Per la passeggiata ciclopedonale furono impiegate solo in parte le aree previste inizialmente, mentre la restante area, oggetto d’esproprio, ma non utilizzata nell’ambito del progetto, è rimasta in possesso del Comune di Riccione fino ad oggi

Con il via libera della giunta comunale l’amministrazione ha stabilito di regolarizzare l’acquisizione delle aree appartenenti alla famiglia Ceschina utilizzate per scopi di pubblico interesse e di restituire alla proprietà stessa un indennizzo e dei terreni non utilizzati per la realizzazione di opere pubbliche. Si tratta della passeggiata ciclopedonale realizzata nel tratto di arenile compreso tra la zona demaniale che inizia al Piazzale Marinai d’Italia e termina al Piazzale Kennedy, per la quale nel 1999 si procedette con esproprio e occupazione d’urgenza delle aree necessarie per l’esecuzione dei lavori. 

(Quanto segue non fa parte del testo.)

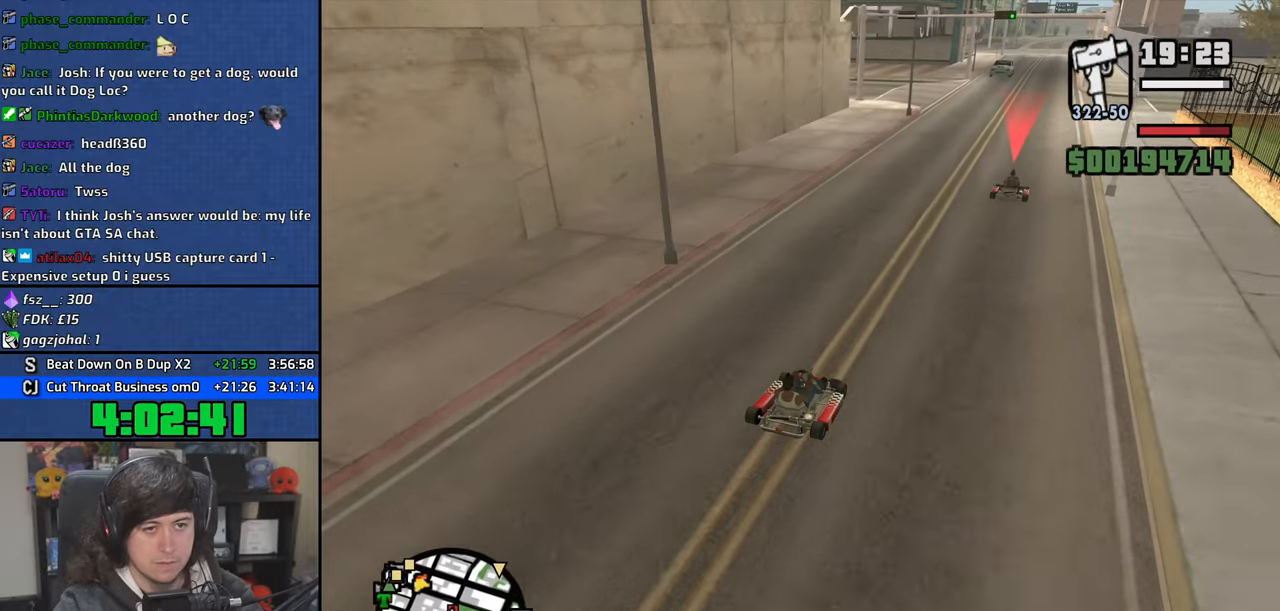
{"keys": ["w"], "mouse": [], "events": []}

Per la passeggiata ciclopedonale furono impiegate solo in parte le aree previste inizialmente, mentre la restante area, oggetto d’esproprio, ma non utilizzata nell’ambito del progetto, è rimasta in possesso del Comune di Riccione fino ad oggi. Nella situazione attuale risulta infatti, che il procedimento espropriativo avviato non è mai stato concluso, inoltre la regolarizzazione delle proprietà delle aree, di cui il Comune era venuto in possesso per realizzare la passeggiata ciclopedonale, risulta eseguito senza titolo.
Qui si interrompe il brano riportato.